** Start of EXCERPT PROVIDED **

Just came across this chain (4/2020) about the Follis 672. When I 1st saw the article mentioned about the Follis 672, this was back in 1973, I went nuts! Had to have one. Well, I contacted the distributor in the LA area and low and behold, I bought the same 672 in the picture. It was the only one he had, and it was the one in the write up.

I raced that bike for 40 years or so. I had it repainted 4-5 times, had water bottle holders brazed on, (had to do it) same with a pump holder and so on. Had the normal amount of crashes, and so on.

Raced in the LA area, Chicago, McAllen Tx, around various spots in Mexico as well as the Austin, TX area. People would often approach me inquiring about this bike. I did see some 472's and 572's over the years but eventually carbons started showing up and my 18 lb. bike soon became overweight. I was getting dropped but was still hanging on if not at the back of the pack. .

I held on until 2007 or so but when I took in the 672 for a spring tune up, the tech pointed out a break in the rear chain stay, the ones that had been drilled out for space reduction like the front ones as well.

So, I had to finally give up the handicap of weight and bought a new Isaac (15 lbs.) and retired my once beautiful Follis 672. It served me well over the years. It was the Reynolds 672 frame, not the 572, came with time trialing rims (gold) beautiful DeRosa frame joints, also drilled out, and full Campy equipped.

Thanks for reviving some great memories. I am not 78 yrs. old and I almost fainted when I saw the exact article from Bicycling magazine back in the day.

Regards
John
Ruidoso, NM.


----------



## HARPO

JEM said:


> Hello;
> 
> Just came across this chain (4/2020) about the Follis 672. When I 1st saw the article mentioned about the Follis 672, this was back in 1973, I went nuts! Had to have one. Well, I contacted the distributor in the LA area and low and behold, I bought the same 672 in the picture. It was the only one he had, and it was the one in the write up.
> 
> I raced that bike for 40 years or so. I had it repainted 4-5 times, had water bottle holders brazed on, (had to do it) same with a pump holder and so on. Had the normal amount of crashes, and so on.
> 
> Raced in the LA area, Chicago, McAllen Tx, around various spots in Mexico as well as the Austin, TX area. People would often approach me inquiring about this bike. I did see some 472's and 572's over the years but eventually carbons started showing up and my 18 lb. bike soon became overweight. I was getting dropped but was still hanging on if not at the back of the pack. .

** End of EXCERPT PROVIDED **
** Start of DATASET EXTRACT **

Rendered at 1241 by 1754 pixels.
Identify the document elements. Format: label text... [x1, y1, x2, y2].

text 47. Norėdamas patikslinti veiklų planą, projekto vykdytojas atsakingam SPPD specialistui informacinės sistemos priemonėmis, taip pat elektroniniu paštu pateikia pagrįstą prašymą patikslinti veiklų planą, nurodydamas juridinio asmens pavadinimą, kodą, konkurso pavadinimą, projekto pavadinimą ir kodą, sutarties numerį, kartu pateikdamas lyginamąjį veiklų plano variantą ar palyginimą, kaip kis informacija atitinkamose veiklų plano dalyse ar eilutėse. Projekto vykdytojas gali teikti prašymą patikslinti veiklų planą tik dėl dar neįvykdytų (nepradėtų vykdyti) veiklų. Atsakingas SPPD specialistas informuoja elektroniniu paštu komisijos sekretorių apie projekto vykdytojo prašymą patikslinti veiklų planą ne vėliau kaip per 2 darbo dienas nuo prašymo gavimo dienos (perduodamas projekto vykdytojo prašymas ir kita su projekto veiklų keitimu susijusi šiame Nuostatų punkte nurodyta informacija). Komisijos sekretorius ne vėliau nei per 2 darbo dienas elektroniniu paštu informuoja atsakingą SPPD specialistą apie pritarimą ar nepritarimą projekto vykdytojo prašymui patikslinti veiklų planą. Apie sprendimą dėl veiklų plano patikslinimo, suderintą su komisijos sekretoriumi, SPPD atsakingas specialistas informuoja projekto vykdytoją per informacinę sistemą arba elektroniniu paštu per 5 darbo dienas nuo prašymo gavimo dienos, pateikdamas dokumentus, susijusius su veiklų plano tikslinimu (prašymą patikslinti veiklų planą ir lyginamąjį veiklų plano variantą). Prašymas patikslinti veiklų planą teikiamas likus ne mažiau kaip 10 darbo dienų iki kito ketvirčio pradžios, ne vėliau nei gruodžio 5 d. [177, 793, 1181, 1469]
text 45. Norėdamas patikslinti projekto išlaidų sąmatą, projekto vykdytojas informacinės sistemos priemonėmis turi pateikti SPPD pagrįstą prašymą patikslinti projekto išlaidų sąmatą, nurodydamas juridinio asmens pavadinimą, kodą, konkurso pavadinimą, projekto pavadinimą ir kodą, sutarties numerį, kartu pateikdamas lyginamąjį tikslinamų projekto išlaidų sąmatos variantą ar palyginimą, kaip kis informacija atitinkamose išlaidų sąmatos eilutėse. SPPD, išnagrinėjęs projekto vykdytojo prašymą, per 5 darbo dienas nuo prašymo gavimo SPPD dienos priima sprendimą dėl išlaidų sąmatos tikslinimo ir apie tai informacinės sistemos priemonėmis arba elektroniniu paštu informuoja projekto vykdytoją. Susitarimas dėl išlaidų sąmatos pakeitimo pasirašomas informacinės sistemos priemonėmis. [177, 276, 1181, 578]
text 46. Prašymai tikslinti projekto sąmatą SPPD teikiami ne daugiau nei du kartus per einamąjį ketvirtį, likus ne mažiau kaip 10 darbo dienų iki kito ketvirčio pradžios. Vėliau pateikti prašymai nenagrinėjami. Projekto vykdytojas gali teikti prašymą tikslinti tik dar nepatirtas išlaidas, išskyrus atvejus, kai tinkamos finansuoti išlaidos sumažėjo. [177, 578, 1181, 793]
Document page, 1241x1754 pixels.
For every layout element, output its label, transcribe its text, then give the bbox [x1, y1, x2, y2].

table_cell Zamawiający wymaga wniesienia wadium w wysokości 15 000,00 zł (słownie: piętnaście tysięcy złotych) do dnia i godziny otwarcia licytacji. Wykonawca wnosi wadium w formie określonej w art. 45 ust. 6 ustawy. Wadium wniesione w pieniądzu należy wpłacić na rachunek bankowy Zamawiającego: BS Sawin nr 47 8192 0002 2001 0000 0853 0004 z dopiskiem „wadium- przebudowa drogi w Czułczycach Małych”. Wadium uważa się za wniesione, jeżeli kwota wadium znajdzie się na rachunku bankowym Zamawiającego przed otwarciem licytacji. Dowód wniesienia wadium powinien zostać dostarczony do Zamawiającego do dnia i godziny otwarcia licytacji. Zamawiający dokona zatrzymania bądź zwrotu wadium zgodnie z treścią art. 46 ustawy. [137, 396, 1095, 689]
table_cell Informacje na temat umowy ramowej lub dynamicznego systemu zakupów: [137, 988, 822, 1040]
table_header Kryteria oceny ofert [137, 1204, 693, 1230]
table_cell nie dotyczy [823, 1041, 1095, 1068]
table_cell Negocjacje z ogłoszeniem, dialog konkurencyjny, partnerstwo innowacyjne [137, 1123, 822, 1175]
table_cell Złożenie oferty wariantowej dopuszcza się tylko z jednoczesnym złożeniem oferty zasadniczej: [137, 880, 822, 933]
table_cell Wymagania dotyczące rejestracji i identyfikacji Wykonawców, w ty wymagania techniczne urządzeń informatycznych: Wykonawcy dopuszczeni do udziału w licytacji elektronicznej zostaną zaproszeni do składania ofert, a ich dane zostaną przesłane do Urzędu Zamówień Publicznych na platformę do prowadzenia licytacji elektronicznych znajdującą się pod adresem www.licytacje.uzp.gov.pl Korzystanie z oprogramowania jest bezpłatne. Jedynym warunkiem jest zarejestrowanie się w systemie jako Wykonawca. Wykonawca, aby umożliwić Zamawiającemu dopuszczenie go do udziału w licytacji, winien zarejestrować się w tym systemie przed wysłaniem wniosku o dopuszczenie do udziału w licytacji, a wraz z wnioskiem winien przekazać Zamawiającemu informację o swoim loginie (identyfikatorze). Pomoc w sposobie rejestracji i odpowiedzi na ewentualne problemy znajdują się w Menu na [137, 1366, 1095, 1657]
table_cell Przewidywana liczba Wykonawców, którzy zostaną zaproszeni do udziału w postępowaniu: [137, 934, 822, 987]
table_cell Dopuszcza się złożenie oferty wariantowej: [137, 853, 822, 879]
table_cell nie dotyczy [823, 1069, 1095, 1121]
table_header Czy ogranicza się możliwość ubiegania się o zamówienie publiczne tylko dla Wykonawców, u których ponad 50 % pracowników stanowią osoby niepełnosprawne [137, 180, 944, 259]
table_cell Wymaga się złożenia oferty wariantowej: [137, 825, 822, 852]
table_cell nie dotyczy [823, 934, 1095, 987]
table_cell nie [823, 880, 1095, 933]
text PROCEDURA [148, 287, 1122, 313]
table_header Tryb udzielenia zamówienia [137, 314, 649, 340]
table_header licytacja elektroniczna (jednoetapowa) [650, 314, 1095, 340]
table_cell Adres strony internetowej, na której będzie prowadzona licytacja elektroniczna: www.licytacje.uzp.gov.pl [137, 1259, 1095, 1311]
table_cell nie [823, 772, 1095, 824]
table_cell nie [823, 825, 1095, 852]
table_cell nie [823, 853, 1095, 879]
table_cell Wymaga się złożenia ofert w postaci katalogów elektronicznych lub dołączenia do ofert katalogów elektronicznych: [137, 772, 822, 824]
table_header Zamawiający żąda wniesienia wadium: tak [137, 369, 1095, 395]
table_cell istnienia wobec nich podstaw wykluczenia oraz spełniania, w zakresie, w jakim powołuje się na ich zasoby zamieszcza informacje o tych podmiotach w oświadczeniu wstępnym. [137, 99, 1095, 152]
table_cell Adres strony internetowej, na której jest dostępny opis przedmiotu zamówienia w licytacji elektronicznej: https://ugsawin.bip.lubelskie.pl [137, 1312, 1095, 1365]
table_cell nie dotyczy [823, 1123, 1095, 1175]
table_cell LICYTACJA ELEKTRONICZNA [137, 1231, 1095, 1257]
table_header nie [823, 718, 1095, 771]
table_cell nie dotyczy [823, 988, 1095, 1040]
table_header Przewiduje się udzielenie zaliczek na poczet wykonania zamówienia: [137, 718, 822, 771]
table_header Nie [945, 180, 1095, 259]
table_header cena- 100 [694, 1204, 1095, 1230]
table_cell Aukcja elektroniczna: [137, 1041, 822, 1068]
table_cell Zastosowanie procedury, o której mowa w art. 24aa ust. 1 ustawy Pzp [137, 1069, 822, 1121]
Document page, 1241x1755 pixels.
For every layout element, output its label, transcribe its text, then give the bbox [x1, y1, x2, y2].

** End of DATASET EXTRACT **

In the Follis 672 forum thread, what did the tech find when the bike was brought in for a spring tune-up? Use only the forum thread for this.

▸ TASK RESPONSE:
A break in the rear chain stay.